Task instructions ▸ Skip the pictures and return every entry exactly as written.

Dataset records ▸
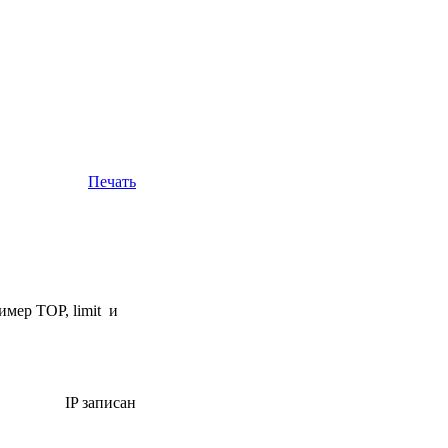
Печать
имер TOP, limit и
IP записан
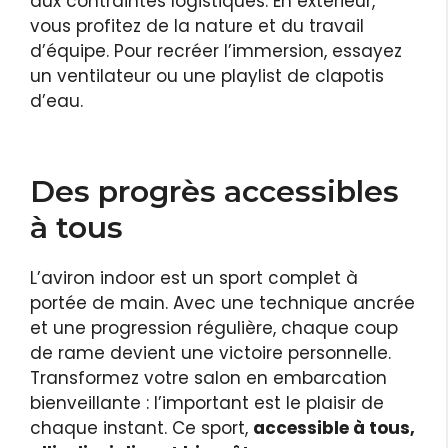
aux contraintes logistiques. En extérieur,
vous profitez de la nature et du travail
d’équipe. Pour recréer l’immersion, essayez
un ventilateur ou une playlist de clapotis
d’eau.
Des progrès accessibles
à tous
L’aviron indoor est un sport complet à
portée de main. Avec une technique ancrée
et une progression régulière, chaque coup
de rame devient une victoire personnelle.
Transformez votre salon en embarcation
bienveillante : l’important est le plaisir de
chaque instant. Ce sport,
accessible à tous,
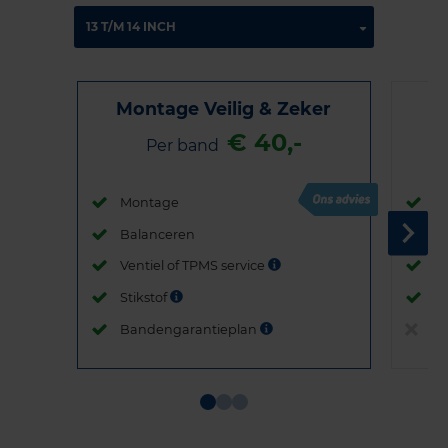
Montage Veilig & Zeker
€ 40,-
Per band
Montage
M
Balanceren
B
Ventiel of TPMS service
Ve
Stikstof
St
Bandengarantieplan
B
Item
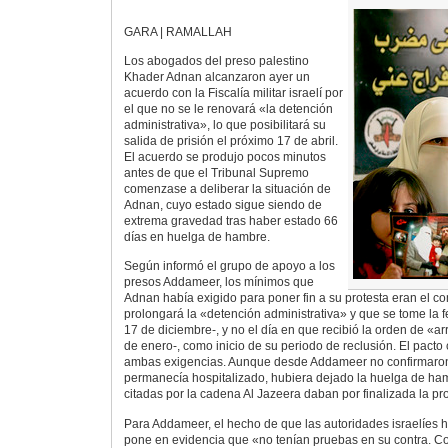
GARA | RAMALLAH
Los abogados del preso palestino
Khader Adnan alcanzaron ayer un
acuerdo con la Fiscalía militar israelí por
el que no se le renovará «la detención
administrativa», lo que posibilitará su
salida de prisión el próximo 17 de abril.
El acuerdo se produjo pocos minutos
antes de que el Tribunal Supremo
comenzase a deliberar la situación de
Adnan, cuyo estado sigue siendo de
extrema gravedad tras haber estado 66
días en huelga de hambre.
Según informó el grupo de apoyo a los
presos Addameer, los mínimos que
Adnan había exigido para poner fin a su protesta eran el c
prolongará la «detención administrativa» y que se tome la f
17 de diciembre-, y no el día en que recibió la orden de «arr
de enero-, como inicio de su periodo de reclusión. El pacto 
ambas exigencias. Aunque desde Addameer no confirmaro
permanecía hospitalizado, hubiera dejado la huelga de ham
citadas por la cadena Al Jazeera daban por finalizada la pro
Para Addameer, el hecho de que las autoridades israelíes 
pone en evidencia que «no tenían pruebas en su contra. Co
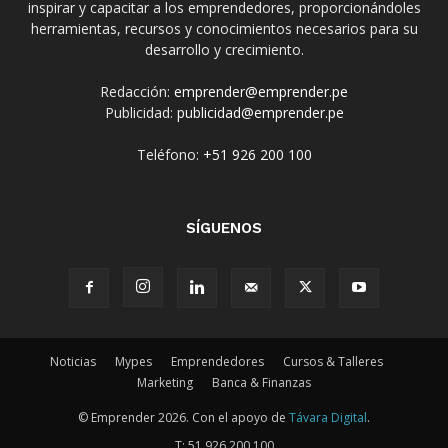
inspirar y capacitar a los emprendedores, proporcionándoles
herramientas, recursos y conocimientos necesarios para su
desarrollo y crecimiento.
Redacción:
emprender@emprender.pe
Publicidad:
publicidad@emprender.pe
Teléfono:
+51 926 200 100
SÍGUENOS
Noticias
Mypes
Emprendedores
Cursos & Talleres
Marketing
Banca & Finanzas
© Emprender 2026. Con el apoyo de
Távara Digital
.
T:
51 926 200 100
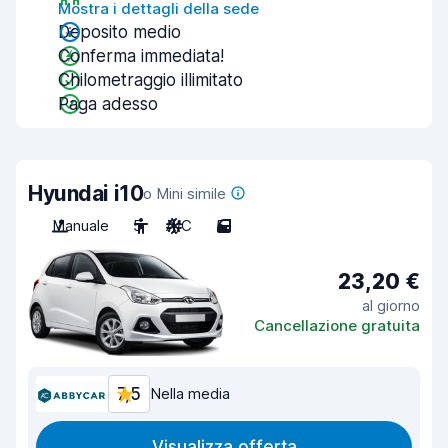
Mostra i dettagli della sede
Deposito medio
Conferma immediata!
Chilometraggio illimitato
Paga adesso
Hyundai i10
o Mini simile
Manuale
5
A/C
5
23,20 €
al giorno
Cancellazione gratuita
7,5
Nella media
Visualizza offerta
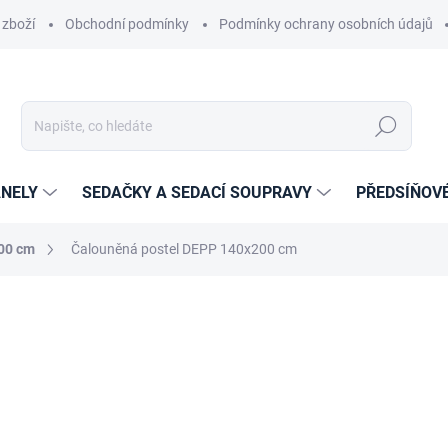
 zboží
Obchodní podmínky
Podmínky ochrany osobních údajů
Hledat
NELY
SEDAČKY A SEDACÍ SOUPRAVY
PŘEDSÍŇOV
200 cm
Čalouněná postel DEPP 140x200 cm
cení
ZNAČKA:
ETAPIK
10 729 Kč
8 866,94 Kč
bez DPH
Měrná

Answer to this exercise ▸
Печать
имер TOP, limit и
IP записан
aux contraintes logistiques. En extérieur,
vous profitez de la nature et du travail
d’équipe. Pour recréer l’immersion, essayez
un ventilateur ou une playlist de clapotis
d’eau.
Des progrès accessibles
à tous
L’aviron indoor est un sport complet à
portée de main. Avec une technique ancrée
et une progression régulière, chaque coup
de rame devient une victoire personnelle.
Transformez votre salon en embarcation
bienveillante : l’important est le plaisir de
chaque instant. Ce sport,
accessible à tous,
Montage Veilig & Zeker
€ 40,-
Per band
Montage
M
Balanceren
B
Ventiel of TPMS service
Ve
Stikstof
St
Bandengarantieplan
B
Item
GARA | RAMALLAH
Los abogados del preso palestino
Khader Adnan alcanzaron ayer un
acuerdo con la Fiscalía militar israelí por
el que no se le renovará «la detención
administrativa», lo que posibilitará su
salida de prisión el próximo 17 de abril.
El acuerdo se produjo pocos minutos
antes de que el Tribunal Supremo
comenzase a deliberar la situación de
Adnan, cuyo estado sigue siendo de
extrema gravedad tras haber estado 66
días en huelga de hambre.
Según informó el grupo de apoyo a los
presos Addameer, los mínimos que
Adnan había exigido para poner fin a su protesta eran el c
prolongará la «detención administrativa» y que se tome la f
17 de diciembre-, y no el día en que recibió la orden de «arr
de enero-, como inicio de su periodo de reclusión. El pacto 
ambas exigencias. Aunque desde Addameer no confirmaro
permanecía hospitalizado, hubiera dejado la huelga de ham
citadas por la cadena Al Jazeera daban por finalizada la pro
Para Addameer, el hecho de que las autoridades israelíes 
pone en evidencia que «no tenían pruebas en su contra. Co
inspirar y capacitar a los emprendedores, proporcionándoles
herramientas, recursos y conocimientos necesarios para su
desarrollo y crecimiento.
Redacción:
emprender@emprender.pe
Publicidad:
publicidad@emprender.pe
Teléfono:
+51 926 200 100
SÍGUENOS
Noticias
Mypes
Emprendedores
Cursos & Talleres
Marketing
Banca & Finanzas
© Emprender 2026. Con el apoyo de
Távara Digital
.
T:
51 926 200 100
Mostra i dettagli della sede
Deposito medio
Conferma immediata!
Chilometraggio illimitato
Paga adesso
Hyundai i10
o Mini simile
Manuale
5
A/C
5
23,20 €
al giorno
Cancellazione gratuita
7,5
Nella media
Visualizza offerta
 zboží
Obchodní podmínky
Podmínky ochrany osobních údajů
Hledat
NELY
SEDAČKY A SEDACÍ SOUPRAVY
PŘEDSÍŇOV
200 cm
Čalouněná postel DEPP 140x200 cm
cení
ZNAČKA:
ETAPIK
10 729 Kč
8 866,94 Kč
bez DPH
Měrná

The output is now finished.